**The problem:** In your copy, set down the entries exactly and exclude the pictures.

━━━ Extracted material

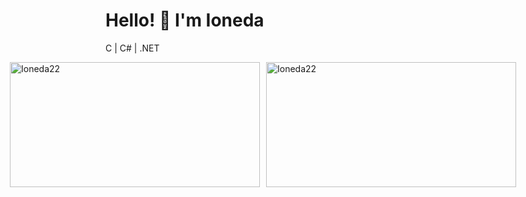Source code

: <h1>Hello! 👋 I'm Ioneda</h1>
<p>C | C# | .NET</p>

<div style="display: flex; justify-content: center; gap: 10px;">
    <img src="https://github-readme-stats.vercel.app/api?username=Ioneda22&show_icons=true&locale=en" alt="Ioneda22" width="400" height="200" />
    <img src="https://github-readme-stats.vercel.app/api/top-langs?username=Ioneda22&show_icons=true&locale=en&layout=compact" alt="Ioneda22" width="400" height="200" />
</div>
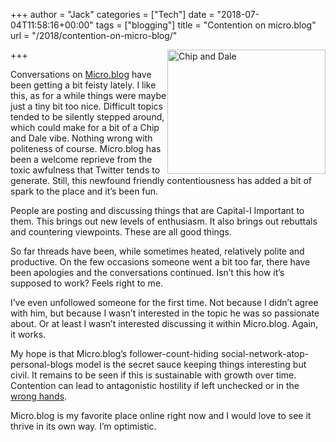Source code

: +++
author = "Jack"
categories = ["Tech"]
date = "2018-07-04T11:58:16+00:00"
tags = ["blogging"]
title = "Contention on micro.blog"
url = "/2018/contention-on-micro-blog/"

+++
<img src="/img/2018/07/NewImage.png" alt="Chip and Dale" title="NewImage.png" border="0" width="253" height="199" style="float:right;" />

Conversations on [Micro.blog][1] have been getting a bit feisty lately. I like this, as for a while things were maybe just a tiny bit too nice. Difficult topics tended to be silently stepped around, which could make for a bit of a Chip and Dale vibe. Nothing wrong with politeness of course. Micro.blog has been a welcome reprieve from the toxic awfulness that Twitter tends to generate. Still, this newfound friendly contentiousness has added a bit of spark to the place and it&#8217;s been fun.

People are posting and discussing things that are Capital-I Important to them. This brings out new levels of enthusiasm. It also brings out rebuttals and countering viewpoints. These are all good things.

So far threads have been, while sometimes heated, relatively polite and productive. On the few occasions someone went a bit too far, there have been apologies and the conversations continued. Isn&#8217;t this how it&#8217;s supposed to work? Feels right to me.

I&#8217;ve even unfollowed someone for the first time. Not because I didn&#8217;t agree with him, but because I wasn&#8217;t interested in the topic he was so passionate about. Or at least I wasn&#8217;t interested discussing it within Micro.blog. Again, it works.

My hope is that Micro.blog&#8217;s follower-count-hiding social-network-atop-personal-blogs model is the secret sauce keeping things interesting but civil. It remains to be seen if this is sustainable with growth over time. Contention can lead to antagonistic hostility if left unchecked or in the [wrong hands][2].

Micro.blog is my favorite place online right now and I would love to see it thrive in its own way. I&#8217;m optimistic.

 [1]: https://micro.blog
 [2]: https://twitter.com/jack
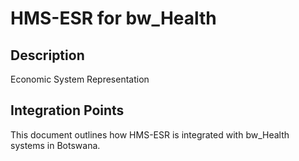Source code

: # HMS-ESR for bw_Health

## Description

Economic System Representation

## Integration Points

This document outlines how HMS-ESR is integrated with bw_Health systems in Botswana.
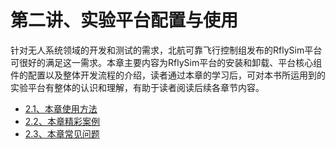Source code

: # 第二讲、实验平台配置与使用

针对无人系统领域的开发和测试的需求，北航可靠飞行控制组发布的RflySim平台可很好的满足这一需求。本章主要内容为RflySim平台的安装和卸载、平台核心组件的配置以及整体开发流程的介绍，读者通过本章的学习后，可对本书所运用到的实验平台有整体的认识和理解，有助于读者阅读后续各章节内容。

* [2.1、本章使用方法](RflySimUsage.md)
* [2.2、本章精彩案例](CoreExp.md)
* [2.3、本章常见问题](FAQ.md)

━━━━━━

**Task response:**
Source code

: <h1>Hello! 👋 I'm Ioneda</h1>
<p>C | C# | .NET</p>

<div style="display: flex; justify-content: center; gap: 10px;">
    <img src="https://github-readme-stats.vercel.app/api?username=Ioneda22&show_icons=true&locale=en" alt="Ioneda22" width="400" height="200" />
    <img src="https://github-readme-stats.vercel.app/api/top-langs?username=Ioneda22&show_icons=true&locale=en&layout=compact" alt="Ioneda22" width="400" height="200" />
</div>
Source code

: +++
author = "Jack"
categories = ["Tech"]
date = "2018-07-04T11:58:16+00:00"
tags = ["blogging"]
title = "Contention on micro.blog"
url = "/2018/contention-on-micro-blog/"

+++
<img src="/img/2018/07/NewImage.png" alt="Chip and Dale" title="NewImage.png" border="0" width="253" height="199" style="float:right;" />

Conversations on [Micro.blog][1] have been getting a bit feisty lately. I like this, as for a while things were maybe just a tiny bit too nice. Difficult topics tended to be silently stepped around, which could make for a bit of a Chip and Dale vibe. Nothing wrong with politeness of course. Micro.blog has been a welcome reprieve from the toxic awfulness that Twitter tends to generate. Still, this newfound friendly contentiousness has added a bit of spark to the place and it&#8217;s been fun.

People are posting and discussing things that are Capital-I Important to them. This brings out new levels of enthusiasm. It also brings out rebuttals and countering viewpoints. These are all good things.

So far threads have been, while sometimes heated, relatively polite and productive. On the few occasions someone went a bit too far, there have been apologies and the conversations continued. Isn&#8217;t this how it&#8217;s supposed to work? Feels right to me.

I&#8217;ve even unfollowed someone for the first time. Not because I didn&#8217;t agree with him, but because I wasn&#8217;t interested in the topic he was so passionate about. Or at least I wasn&#8217;t interested discussing it within Micro.blog. Again, it works.

My hope is that Micro.blog&#8217;s follower-count-hiding social-network-atop-personal-blogs model is the secret sauce keeping things interesting but civil. It remains to be seen if this is sustainable with growth over time. Contention can lead to antagonistic hostility if left unchecked or in the [wrong hands][2].

Micro.blog is my favorite place online right now and I would love to see it thrive in its own way. I&#8217;m optimistic.

 [1]: https://micro.blog
 [2]: https://twitter.com/jack
Source code

: # HMS-ESR for bw_Health

## Description

Economic System Representation

## Integration Points

This document outlines how HMS-ESR is integrated with bw_Health systems in Botswana.
Source code

: # 第二讲、实验平台配置与使用

针对无人系统领域的开发和测试的需求，北航可靠飞行控制组发布的RflySim平台可很好的满足这一需求。本章主要内容为RflySim平台的安装和卸载、平台核心组件的配置以及整体开发流程的介绍，读者通过本章的学习后，可对本书所运用到的实验平台有整体的认识和理解，有助于读者阅读后续各章节内容。

* [2.1、本章使用方法](RflySimUsage.md)
* [2.2、本章精彩案例](CoreExp.md)
* [2.3、本章常见问题](FAQ.md)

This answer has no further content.